# To-do item
Would you reproduce the whole listing exactly, dropping any pictures it holds?

# Available data
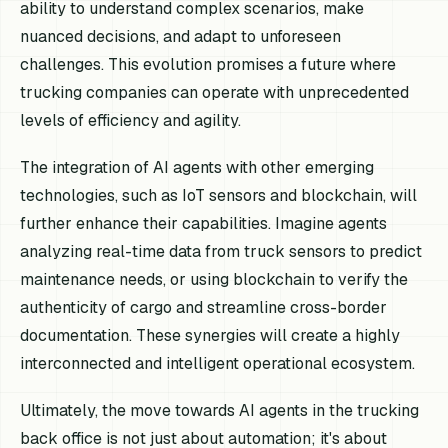
ability to understand complex scenarios, make
nuanced decisions, and adapt to unforeseen
challenges. This evolution promises a future where
trucking companies can operate with unprecedented
levels of efficiency and agility.
The integration of AI agents with other emerging
technologies, such as IoT sensors and blockchain, will
further enhance their capabilities. Imagine agents
analyzing real-time data from truck sensors to predict
maintenance needs, or using blockchain to verify the
authenticity of cargo and streamline cross-border
documentation. These synergies will create a highly
interconnected and intelligent operational ecosystem.
Ultimately, the move towards AI agents in the trucking
back office is not just about automation; it's about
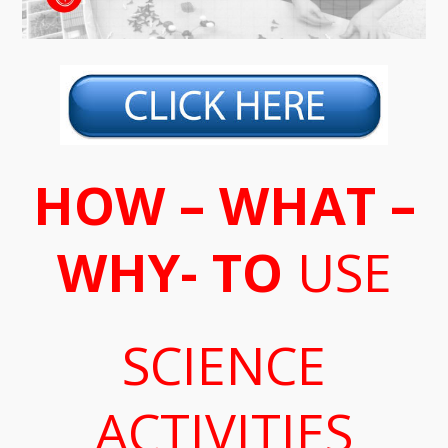
HOW – WHAT –
WHY- TO
USE
SCIENCE
ACTIVITIES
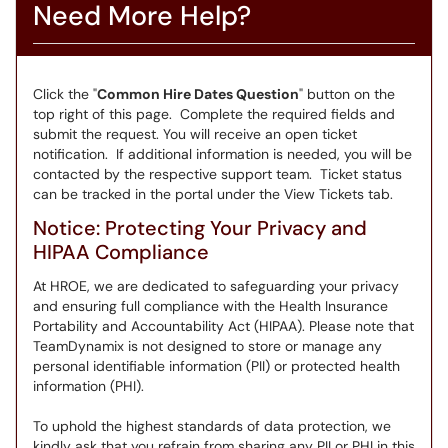
Need More Help?
Click the "
Common Hire Dates Question
" button on the
top right of this page. Complete the required fields and
submit the request. You will receive an open ticket
notification. If additional information is needed, you will be
contacted by the respective support team. Ticket status
can be tracked in the portal under the View Tickets tab.
Notice: Protecting Your Privacy and
HIPAA Compliance
At HROE, we are dedicated to safeguarding your privacy
and ensuring full compliance with the Health Insurance
Portability and Accountability Act (HIPAA). Please note that
TeamDynamix is not designed to store or manage any
personal identifiable information (PII) or protected health
information (PHI).
To uphold the highest standards of data protection, we
kindly ask that you refrain from sharing any PII or PHI in this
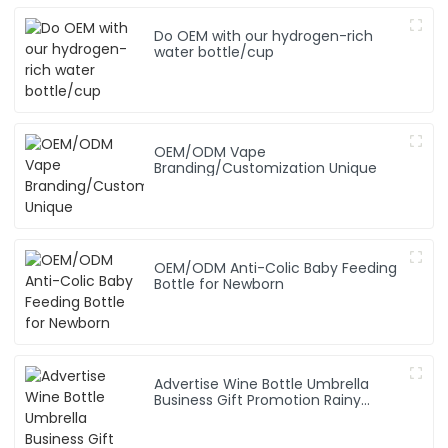
Do OEM with our hydrogen-rich
water bottle/cup
OEM/ODM Vape
Branding/Customization Unique
OEM/ODM Anti-Colic Baby Feeding
Bottle for Newborn
Advertise Wine Bottle Umbrella
Business Gift Promotion Rainy
Sunny Foldable Custom Logo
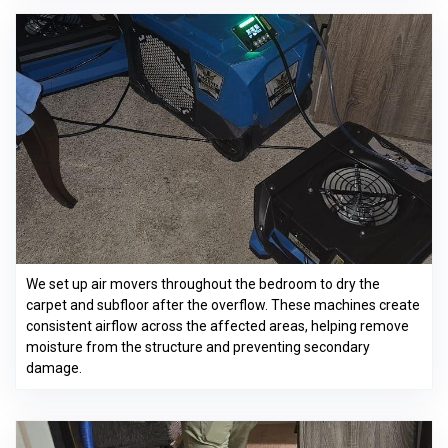
We set up air movers throughout the bedroom to dry the
carpet and subfloor after the overflow. These machines create
consistent airflow across the affected areas, helping remove
moisture from the structure and preventing secondary
damage.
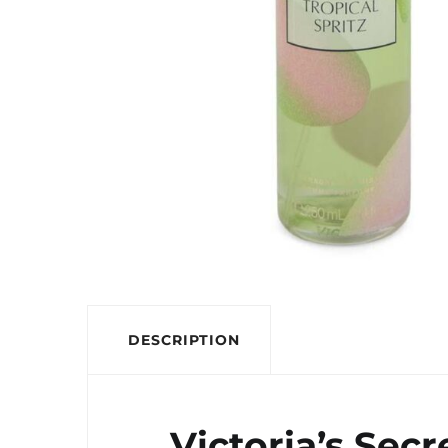
DESCRIPTION
Victoria’s Sec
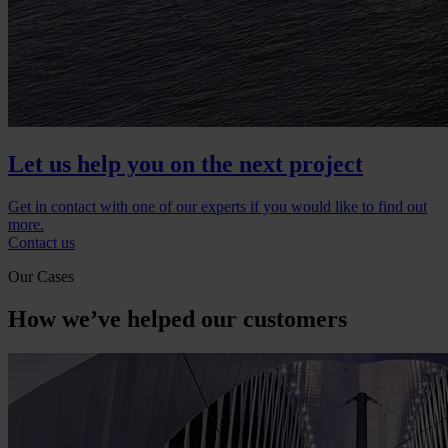
Let us help you on the next project
Get in contact with one of our experts if you would like to find out
more.
Contact us
Our Cases
How we’ve helped our customers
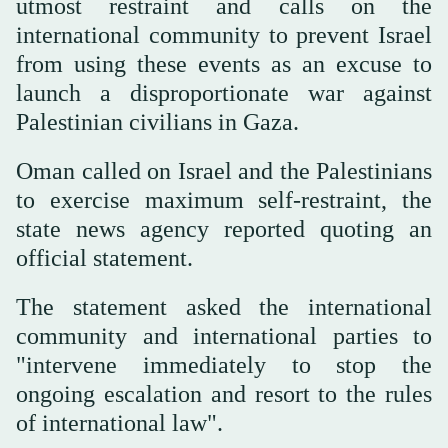
utmost restraint and calls on the
international community to prevent Israel
from using these events as an excuse to
launch a disproportionate war against
Palestinian civilians in Gaza.
Oman called on Israel and the Palestinians
to exercise maximum self-restraint, the
state news agency reported quoting an
official statement.
The statement asked the international
community and international parties to
"intervene immediately to stop the
ongoing escalation and resort to the rules
of international law".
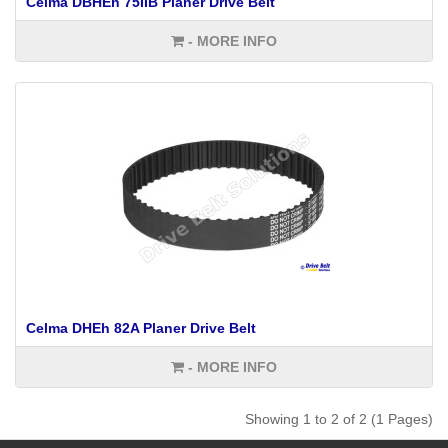
Celma DBHEh 75IIB Planer Drive Belt
- MORE INFO
Celma DHEh 82A Planer Drive Belt
- MORE INFO
Showing 1 to 2 of 2 (1 Pages)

# Task response
ability to understand complex scenarios, make
nuanced decisions, and adapt to unforeseen
challenges. This evolution promises a future where
trucking companies can operate with unprecedented
levels of efficiency and agility.
The integration of AI agents with other emerging
technologies, such as IoT sensors and blockchain, will
further enhance their capabilities. Imagine agents
analyzing real-time data from truck sensors to predict
maintenance needs, or using blockchain to verify the
authenticity of cargo and streamline cross-border
documentation. These synergies will create a highly
interconnected and intelligent operational ecosystem.
Ultimately, the move towards AI agents in the trucking
back office is not just about automation; it's about
HOW – WHAT –
WHY- TO
USE
SCIENCE
ACTIVITIES
Need More Help?
Click the "
Common Hire Dates Question
" button on the
top right of this page. Complete the required fields and
submit the request. You will receive an open ticket
notification. If additional information is needed, you will be
contacted by the respective support team. Ticket status
can be tracked in the portal under the View Tickets tab.
Notice: Protecting Your Privacy and
HIPAA Compliance
At HROE, we are dedicated to safeguarding your privacy
and ensuring full compliance with the Health Insurance
Portability and Accountability Act (HIPAA). Please note that
TeamDynamix is not designed to store or manage any
personal identifiable information (PII) or protected health
information (PHI).
To uphold the highest standards of data protection, we
kindly ask that you refrain from sharing any PII or PHI in this
Do OEM with our hydrogen-rich
water bottle/cup
OEM/ODM Vape
Branding/Customization Unique
OEM/ODM Anti-Colic Baby Feeding
Bottle for Newborn
Advertise Wine Bottle Umbrella
Business Gift Promotion Rainy
Sunny Foldable Custom Logo
We set up air movers throughout the bedroom to dry the
carpet and subfloor after the overflow. These machines create
consistent airflow across the affected areas, helping remove
moisture from the structure and preventing secondary
damage.
DESCRIPTION
Victoria’s Sec
Let us help you on the next project
Get in contact with one of our experts if you would like to find out
more.
Contact us
Our Cases
How we’ve helped our customers
utmost restraint and calls on the
international community to prevent Israel
from using these events as an excuse to
launch a disproportionate war against
Palestinian civilians in Gaza.
Oman called on Israel and the Palestinians
to exercise maximum self-restraint, the
state news agency reported quoting an
official statement.
The statement asked the international
community and international parties to
"intervene immediately to stop the
ongoing escalation and resort to the rules
of international law".
Celma DBHEh 75IIB Planer Drive Belt
- MORE INFO
Celma DHEh 82A Planer Drive Belt
- MORE INFO
Showing 1 to 2 of 2 (1 Pages)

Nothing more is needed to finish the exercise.